Bankia y BFA han asegurado que algunas acusaciones particulares no han aportado los títulos de su supuesta inversión
Bankia y BFA han asegurado que algunas acusaciones particulares no han aportado los títulos de su supuesta inversión - EFE

Bankia pide expulsar del juicio a los inversores que ya han recuperado su dinero

La entidad solicita el archivo de la causa al denunciar que no sabe quién le acusa

MadridActualizado:

Bankia busca expulsar del juicio por la salida a Bolsa de Bankia a los perjudicados que ya han recuperado su dinero. El letrado de la entidad financiera ha explicado este martes que la actual dirección de Bankia ya ha devuelto la inversión perdida a la inmensa mayoría de los inversores minoristas, por un coste de 1.840 millones de euros, a través de su propio cauce. Según el letrado, éstos renunciaron en ese momento a ejercer sus acciones civiles y penales, y no deberían poder acusar.

Además, Bankia y BFA han asegurado que algunas acusaciones particulares no han aportado los títulos de su supuesta inversión, señalan que algunos supuestos perjudicados han fallecido y denuncian que otros adquirieron sus acciones en el mercado secundario, después de la salida a Bolsa, lo que está fuera del juicio. «No sabemos quien se sienta ahí enfrente y eso nos causa indefensión», han alegado sobre la banqueta donde se colocan los letrados de las acusaciones del caso.

Con esa reflexión, Bankia ha asegurado que solo 205 personas físicas y 5 personas jurídicas (englobadas en 176 cuentas bancarias) tienen legitimación para acusarles por ser perjudicados y estar correctamente personados. Los letrados cifran el resarcimiento necesario para todos ellos en menos de dos millones de euros y han explicado que la fianza de responsabilidad civil es suficiente para satisfacerles.

En un primer momento unos 11.000 perjudicados se personaron en el proceso como acusaciones particulares, aquellas que representan a los perjudicados, y Bankia solicita que se aclare quiénes tienen derecho a acusarles correctamente. Según los abogados de Bankia, esta incertidumbre les genera indefensión y debe suponer el archivo de la causa contra ambas entidades antes de que el juicio se adentre en el fondo del asunto, el momento de la batalla entre los argumentos.

La «Doctrina Botín»

Aunque las entidades han pasado por encima, los abogados de los antiguos directivos de las entidades han continuado invocando la aplicación de la doctrina Botín para salir del juicio, una cuestión que dependería del filtro de las acusaciones particulares. Las defensas de muchos consejeros defienden que no deben ser enjuiciados al no estar acusados por la Fiscalía Anticorrupción ni por el FROB, el fondo de rescate español que dirigió la reestructuración bancaria tras el derrumbe por la crisis financiera. El FROB, dependiente del Ministerio de Economía y representado por la Abogacía del Estado, es el perjudicado por la operación, más allá de los pequeños inversores que compraron acciones de Bankia en la ops.

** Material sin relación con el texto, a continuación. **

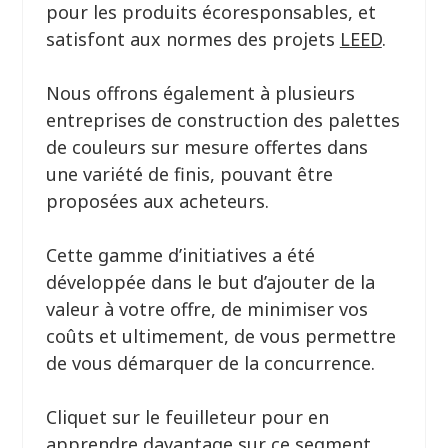
pour les produits écoresponsables, et
satisfont aux normes des projets
LEED
.
Nous offrons également à plusieurs
entreprises de construction des palettes
de couleurs sur mesure offertes dans
une variété de finis, pouvant être
proposées aux acheteurs.
Cette gamme d’initiatives a été
développée dans le but d’ajouter de la
valeur à votre offre, de minimiser vos
coûts et ultimement, de vous permettre
de vous démarquer de la concurrence.
Cliquet sur le feuilleteur pour en
apprendre davantage sur ce segment.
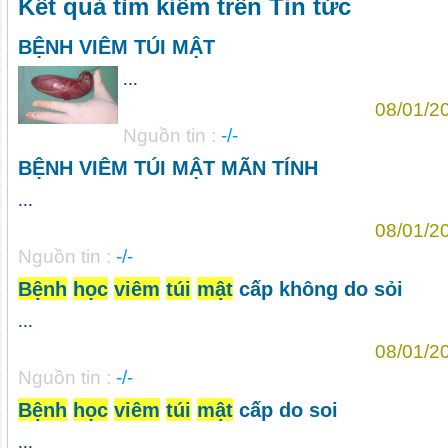
Kết quả tìm kiếm trên Tin tức
BỆNH VIÊM TÚI MẬT
...
08/01/2
Nguồn tin :
-/-
BỆNH VIÊM TÚI MẬT MÃN TÍNH
...
08/01/2
Nguồn tin :
-/-
Bệnh
học
viêm
túi
mật
cấp không do sỏi
...
08/01/2
Nguồn tin :
-/-
Bệnh
học
viêm
túi
mật
cấp do soi
...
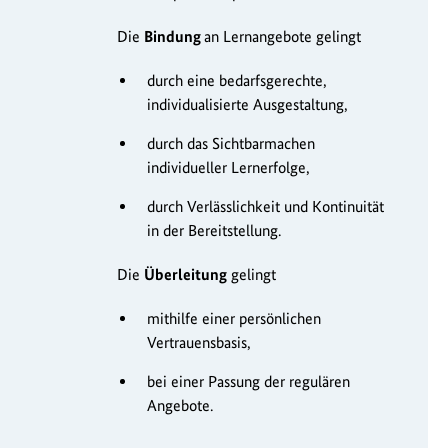
Die
Bindung
an Lernangebote gelingt
durch eine bedarfsgerechte,
individualisierte Ausgestaltung,
durch das Sichtbarmachen
individueller Lernerfolge,
durch Verlässlichkeit und Kontinuität
in der Bereitstellung.
Die
Überleitung
gelingt
mithilfe einer persönlichen
Vertrauensbasis,
bei einer Passung der regulären
Angebote.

Invocan así la llamada doctrina Botín, una regla que fijó el Tribunal Supremo en el año 2007, según la cual una acusación popular no es suficiente para enjuiciar a una persona si el supuesto perjudicado no encuentra razones para acusar. Emilio Botín, el fallecido banquero, no fue juzgado en 2007 precisamente porque solo la acusación popular le acusaba de defraudar a la Hacienda Pública, nadie más. Existen excepciones a esta doctrina, como por ejemplo en aquellos delitos que por su naturaleza no tienen un perjudicado concreto al proteger un interés colectivo. Esa interpretación llevó al banquillo, por ejemplo, al político Juan María Atutxa.

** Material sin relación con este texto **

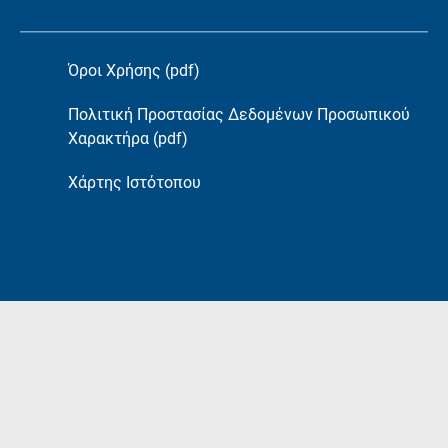
Όροι Χρήσης (pdf)
Πολιτική Προστασίας Δεδομένων Προσωπικού
Χαρακτήρα (pdf)
Χάρτης Ιστότοπου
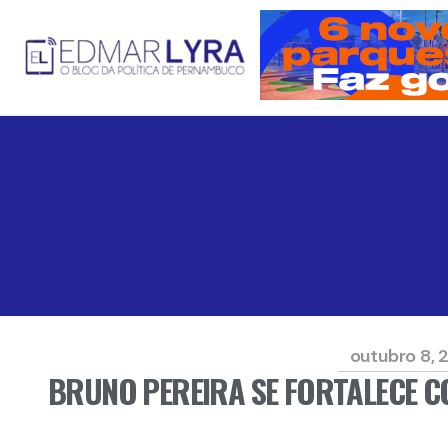
outubro 8, 
BRUNO PEREIRA SE FORTALECE C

Esa petición de las defensas, en la que también confían Bankia y BFA, fue virtualmente desactivada por la Fiscalía Anticorrupción en la primera sesión del juicio oral. El Ministerio Público, que ahora mismo solo acusa por estafa a Rato, Olivas, Verdú y Norniella, abrió la puerta a endurecer su acusación y añadir el delito de falsedad contable, lo que supondría acusar también a los restantes 26 antiguos directivos sentados en el banquillo, a Bankia, a BFA y a Deloitte. Anticorrupción se reserva esta opción para el trámite de los informes finales, la fase en la que las partes expresan sus tesis definitivas al final de la vista oral.